‘Wie van jullie ervaart weleens stress of prestatiedruk?’, vraagt de coach van wie wij vandaag college hebben. Er klinkt wat gemompel en gefluister in de zaal. De coach speurt de zaal af, op zoek naar iemand om het woord aan te geven. Je kunt aan de zaal merken dat iedereen op het punt staat een hand op te steken, maar dat niemand als eerste de beurt wil krijgen. Je kwetsbaar opstellen naar medestudenten kan eng zijn.
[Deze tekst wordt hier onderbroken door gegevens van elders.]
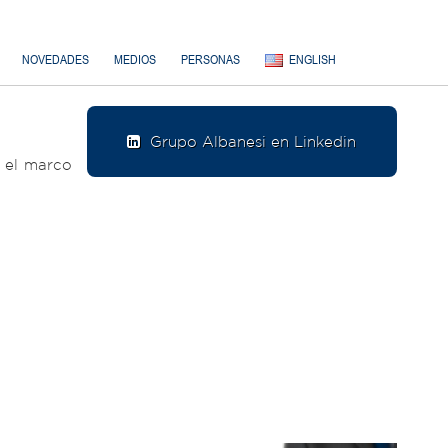
NOVEDADES
MEDIOS
PERSONAS
ENGLISH
Grupo Albanesi en Linkedin
n el marco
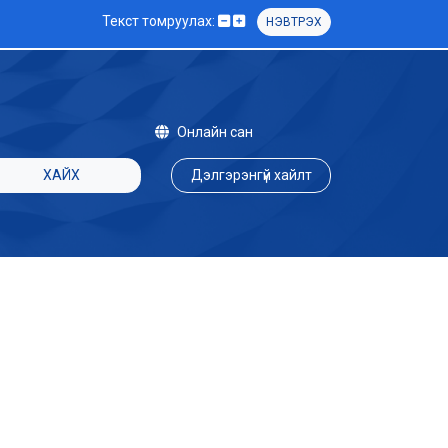
Текст томруулах:
НЭВТРЭХ
Онлайн сан
ХАЙХ
Дэлгэрэнгүй хайлт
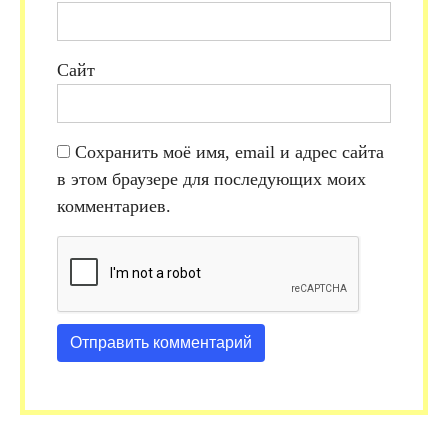
Сайт
Сохранить моё имя, email и адрес сайта
в этом браузере для последующих моих
комментариев.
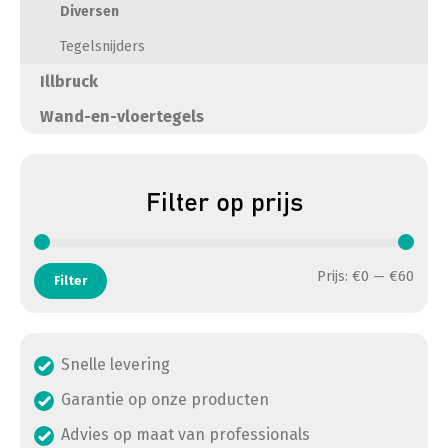
Diversen
Tegelsnijders
Illbruck
Wand-en-vloertegels
Filter op prijs
Min. 
Max. 
Prijs:
€0
—
€60
Filter
Snelle levering
Garantie op onze producten
Advies op maat van professionals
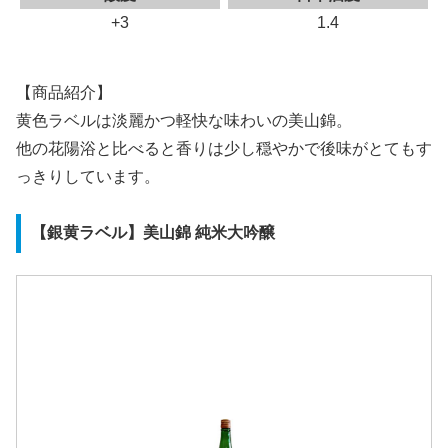
+3
1.4
【商品紹介】
黄色ラベルは淡麗かつ軽快な味わいの美山錦。
他の花陽浴と比べると香りは少し穏やかで後味がとてもす
っきりしています。
【銀黄ラベル】美山錦 純米大吟醸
Maar dan steekt een jongen een paar banken verderop plotseling zijn hand op.
‘Jongen in het rode shirt, wil je daar wat meer over vertellen?’
‘Ja. Ik legde vroeger de lat best hoog voor mezelf.’
‘Vind je het goed als ik nog even doorvraag? Want wat deed dat met je?’
‘Tsja… Dat zorgde wel voor stress.’
‘En hoe uitte zich dat bij jou?’
De jongen in het rode shirt denkt even na. ‘Vermoeid zijn, weinig zin hebben in studie of coschappen. Eigenlijk geen plezier meer hebben in de studie.’
‘Het gaat me erom wat ik kan meenemen naar de toekomst’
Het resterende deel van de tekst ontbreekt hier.